Task description:
Please restate each entry word for word and leave the pictures out.
......
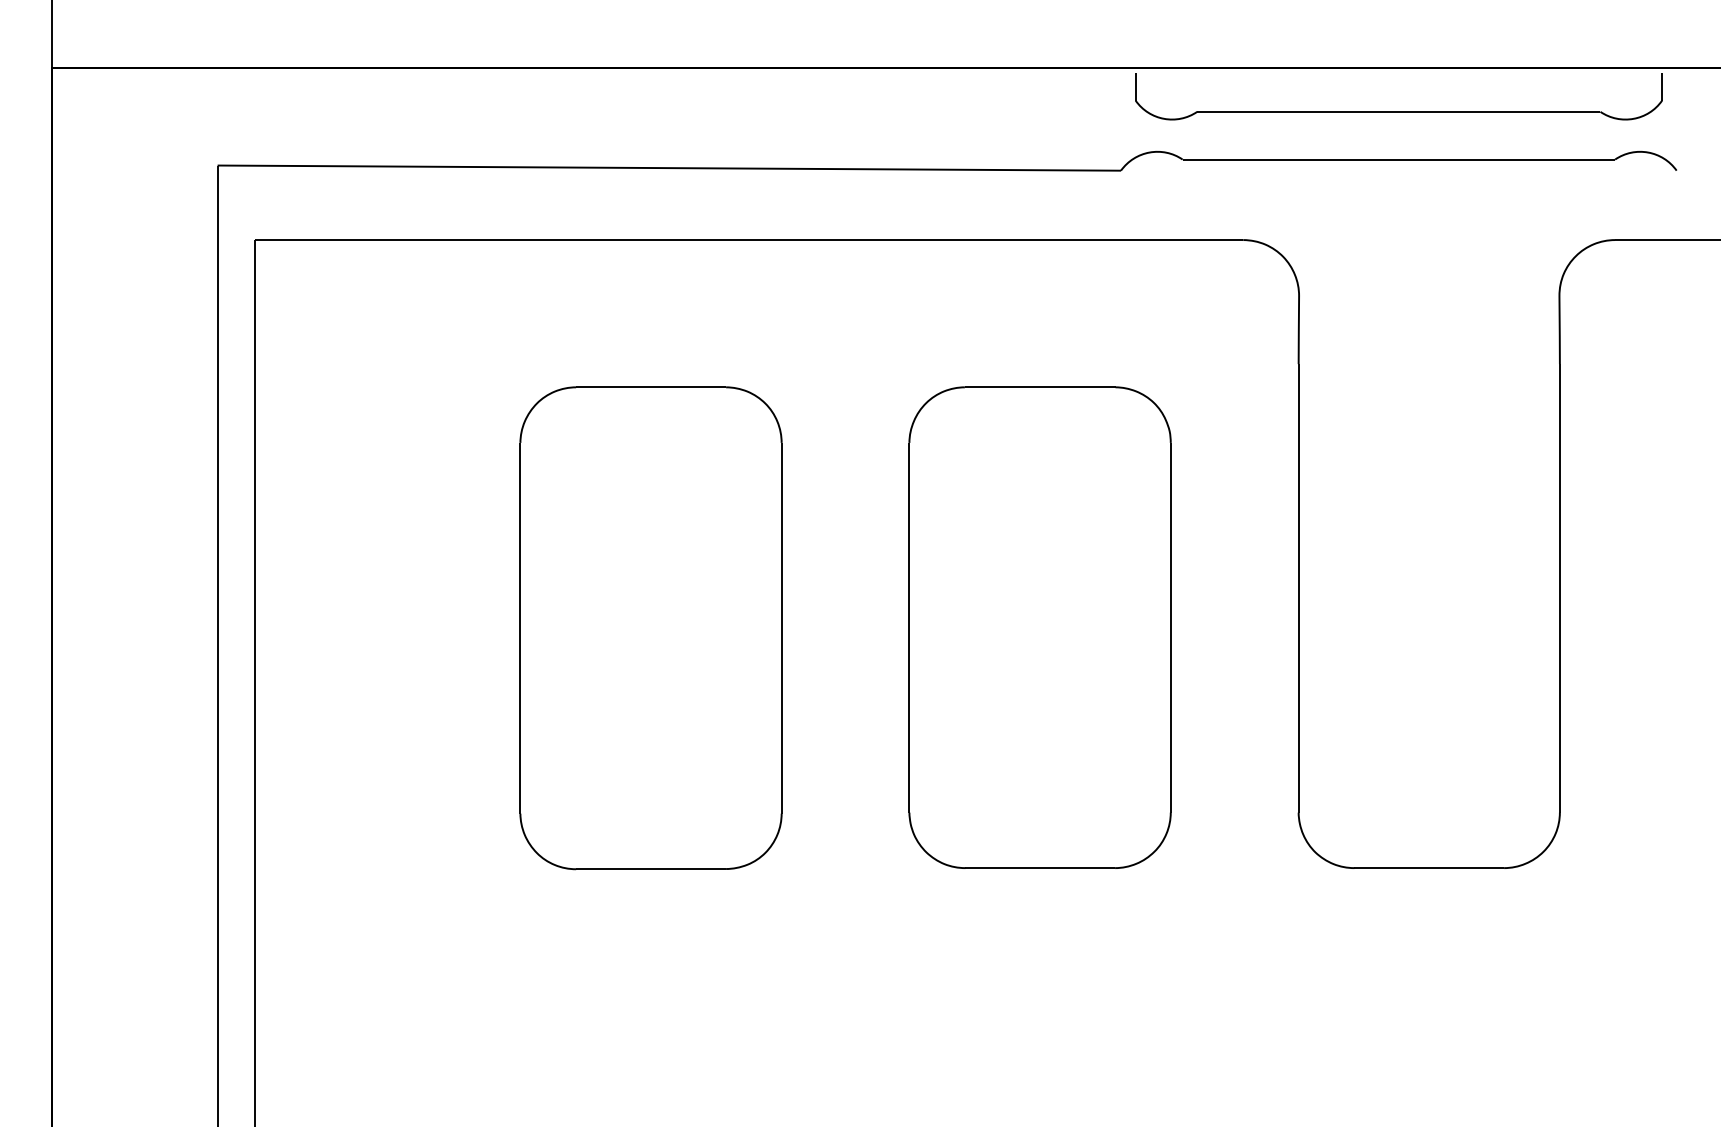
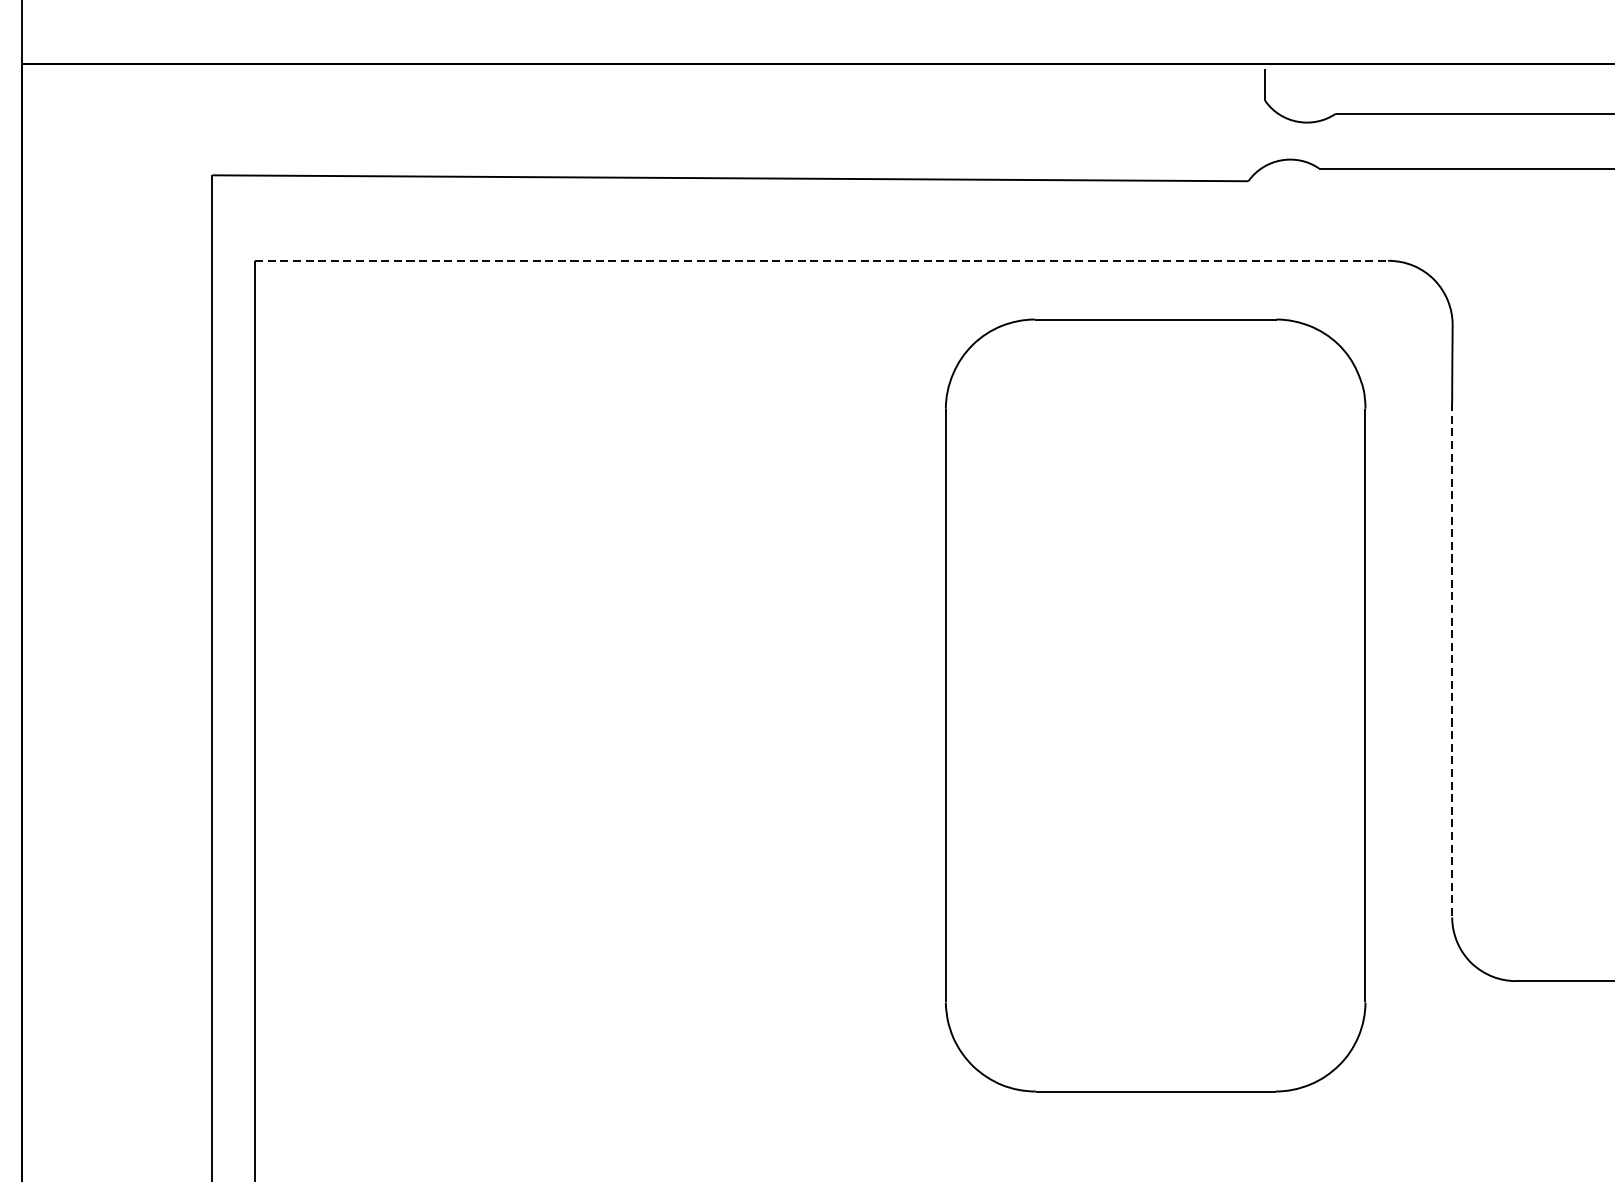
line: (748, 240) -> (821, 261), solid -> dashed
line: (1298, 588) -> (1451, 660), solid -> dashed
part: (1039, 627) -> (1154, 705), size x1.4
part: (650, 628) -> (708, 706), removed

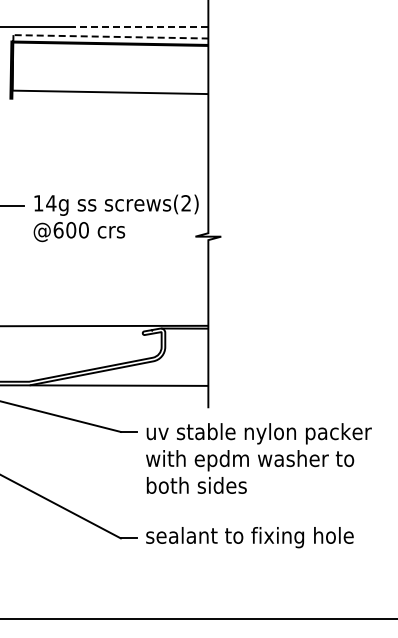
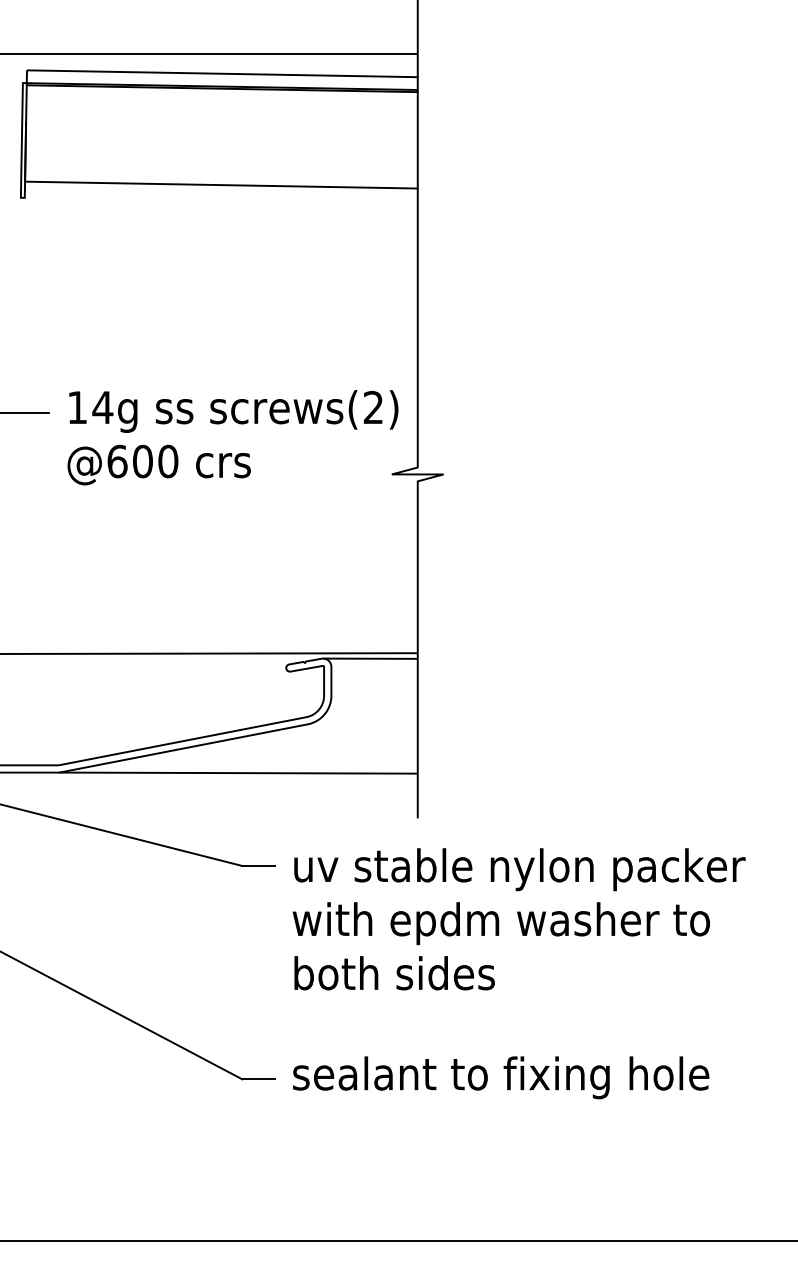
line: (139, 27) -> (279, 55), dashed -> solid
line: (111, 36) -> (223, 73), dashed -> solid

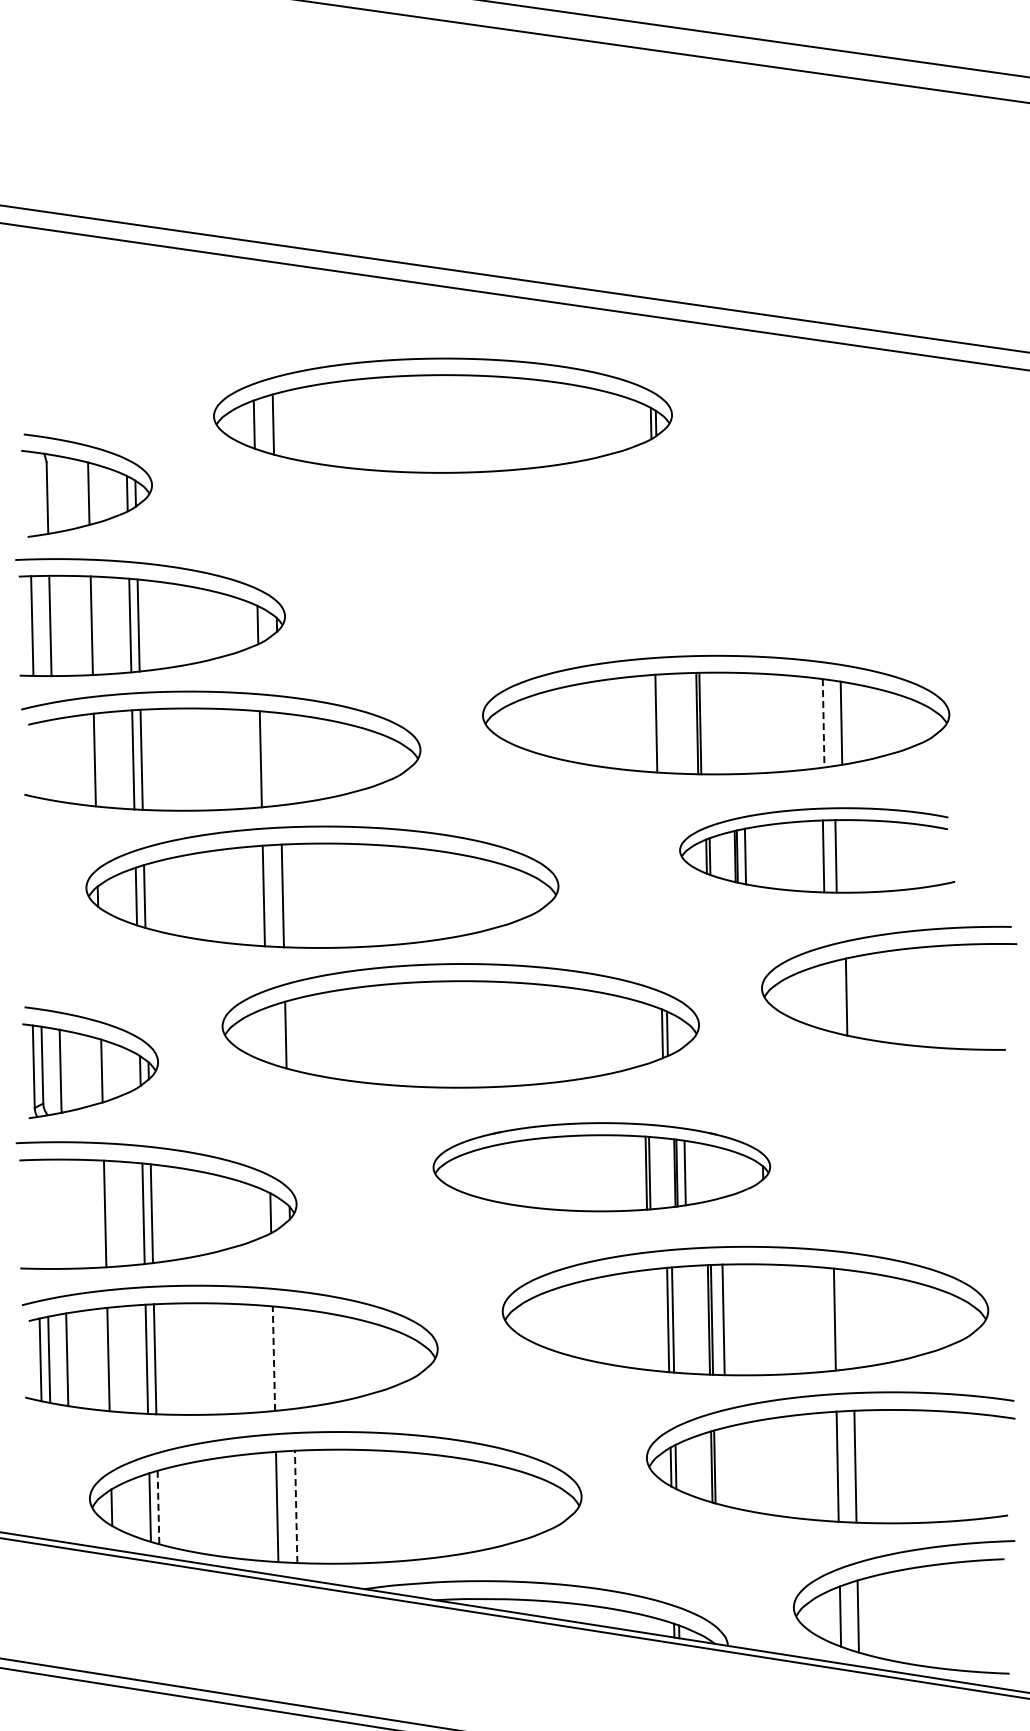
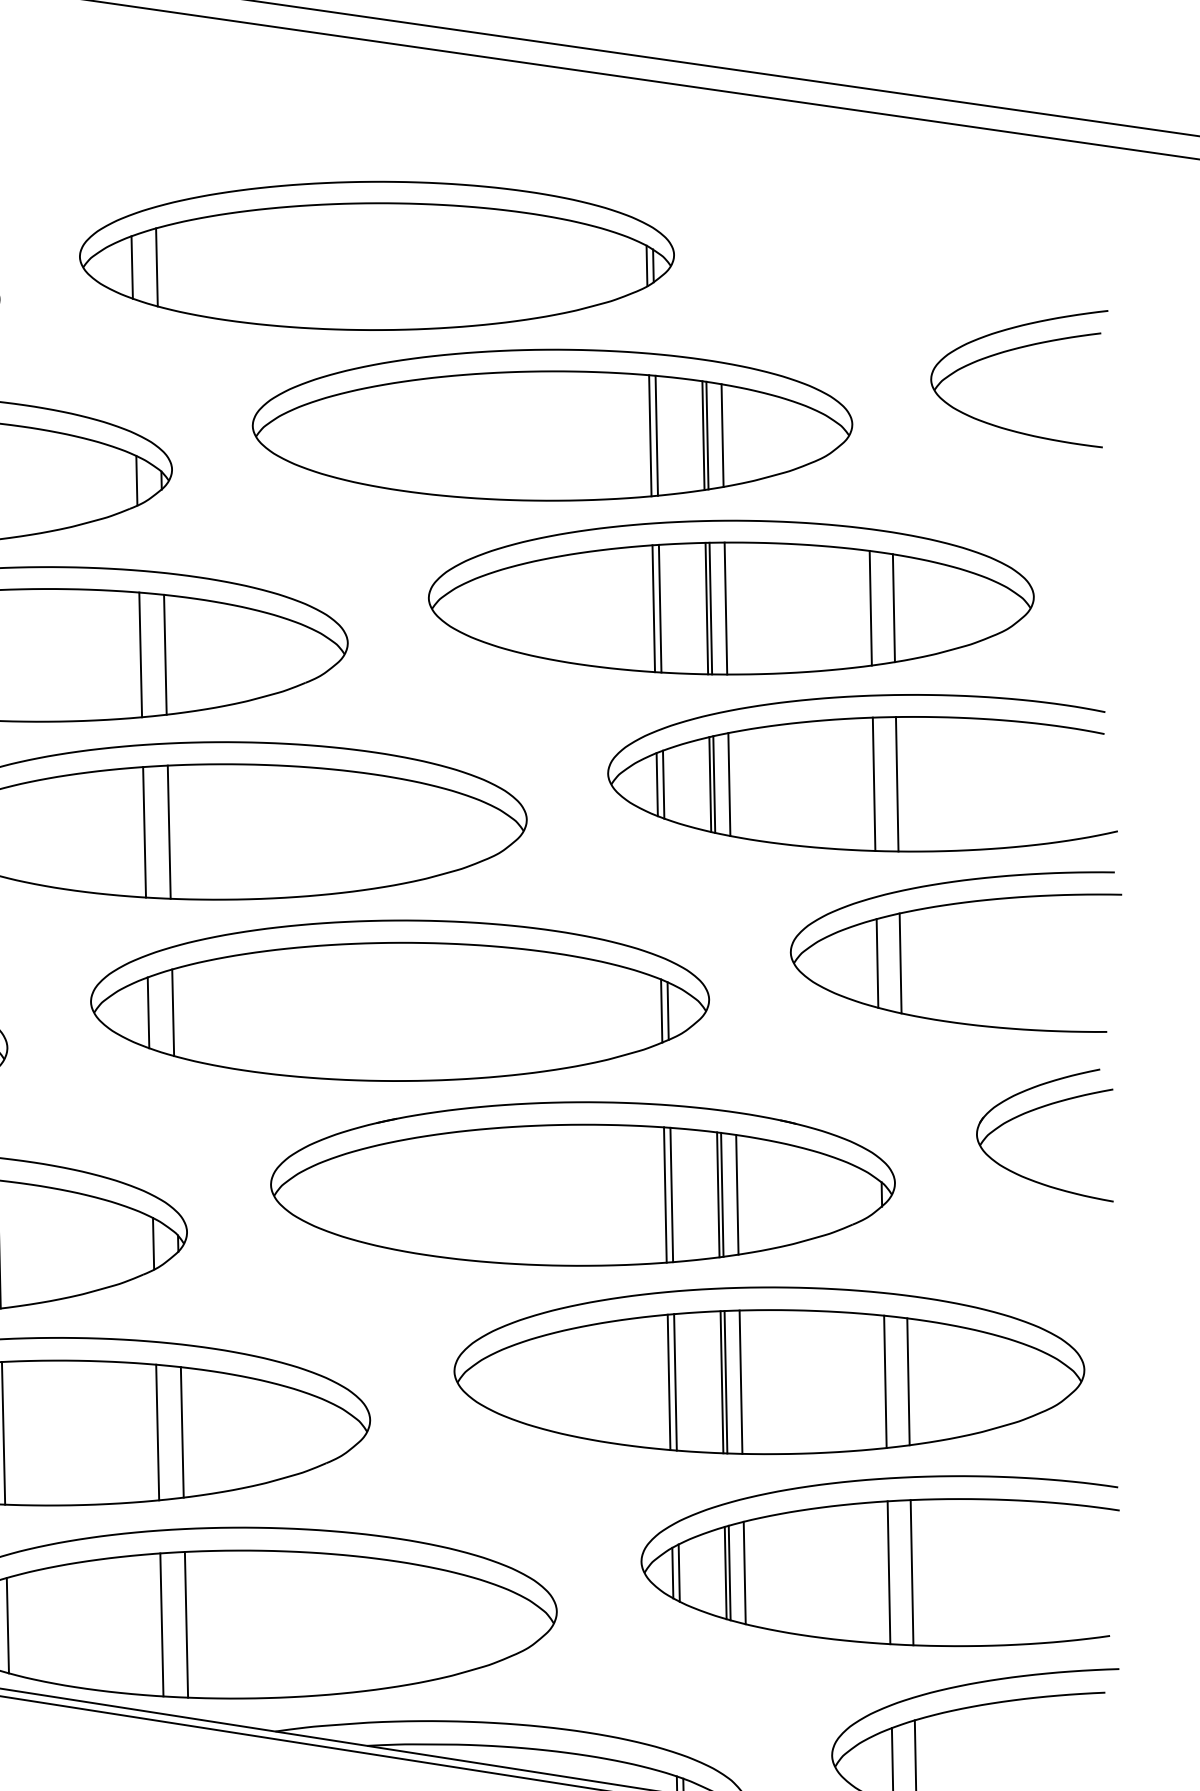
part: (442, 415) -> (376, 255), moved
part: (931, 525) -> (1010, 351), added
part: (578, 582) -> (552, 425), added
line: (661, 723) -> (660, 608), added
line: (711, 723) -> (725, 608), added
line: (823, 723) -> (870, 608), dashed -> solid
line: (279, 759) -> (164, 655), added
part: (817, 850) -> (862, 773), size x1.43
line: (828, 996) -> (877, 962), added
line: (266, 1034) -> (148, 1011), added
part: (951, 1110) -> (1036, 1110), added
part: (601, 1167) -> (582, 1184), size x1.43
line: (852, 1319) -> (908, 1381), added
line: (273, 1358) -> (157, 1432), dashed -> solid
line: (292, 1358) -> (181, 1432), added
line: (726, 1466) -> (744, 1572), added
line: (296, 1506) -> (186, 1624), dashed -> solid
line: (158, 1507) -> (7, 1625), dashed -> solid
......
Answer space:
line: (748, 240) -> (821, 261), solid -> dashed
line: (1298, 588) -> (1451, 660), solid -> dashed
part: (1039, 627) -> (1154, 705), size x1.4
part: (650, 628) -> (708, 706), removed

line: (139, 27) -> (279, 55), dashed -> solid
line: (111, 36) -> (223, 73), dashed -> solid

part: (442, 415) -> (376, 255), moved
part: (931, 525) -> (1010, 351), added
part: (578, 582) -> (552, 425), added
line: (661, 723) -> (660, 608), added
line: (711, 723) -> (725, 608), added
line: (823, 723) -> (870, 608), dashed -> solid
line: (279, 759) -> (164, 655), added
part: (817, 850) -> (862, 773), size x1.43
line: (828, 996) -> (877, 962), added
line: (266, 1034) -> (148, 1011), added
part: (951, 1110) -> (1036, 1110), added
part: (601, 1167) -> (582, 1184), size x1.43
line: (852, 1319) -> (908, 1381), added
line: (273, 1358) -> (157, 1432), dashed -> solid
line: (292, 1358) -> (181, 1432), added
line: (726, 1466) -> (744, 1572), added
line: (296, 1506) -> (186, 1624), dashed -> solid
line: (158, 1507) -> (7, 1625), dashed -> solid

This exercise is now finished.